PROBLEM REQUIREMENTS: From the first entry to the last, restate everything word for word and exclude pictures.

SOURCE RECORDS:
==========
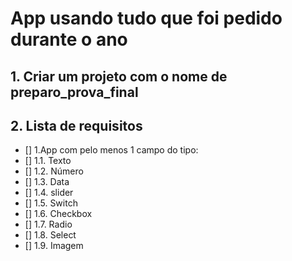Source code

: # App usando tudo que foi pedido durante o ano

## 1. Criar um projeto com o nome de preparo_prova_final

## 2. Lista de requisitos

- [] 1.App com pelo menos 1 campo do tipo:
- [] 1.1. Texto
- [] 1.2. Número
- [] 1.3. Data
- [] 1.4. slider
- [] 1.5. Switch
- [] 1.6. Checkbox
- [] 1.7. Radio
- [] 1.8. Select
- [] 1.9. Imagem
==========
SOLUTION TO THE PROBLEM:
Source code

: # App usando tudo que foi pedido durante o ano

## 1. Criar um projeto com o nome de preparo_prova_final

## 2. Lista de requisitos

- [] 1.App com pelo menos 1 campo do tipo:
- [] 1.1. Texto
- [] 1.2. Número
- [] 1.3. Data
- [] 1.4. slider
- [] 1.5. Switch
- [] 1.6. Checkbox
- [] 1.7. Radio
- [] 1.8. Select
- [] 1.9. Imagem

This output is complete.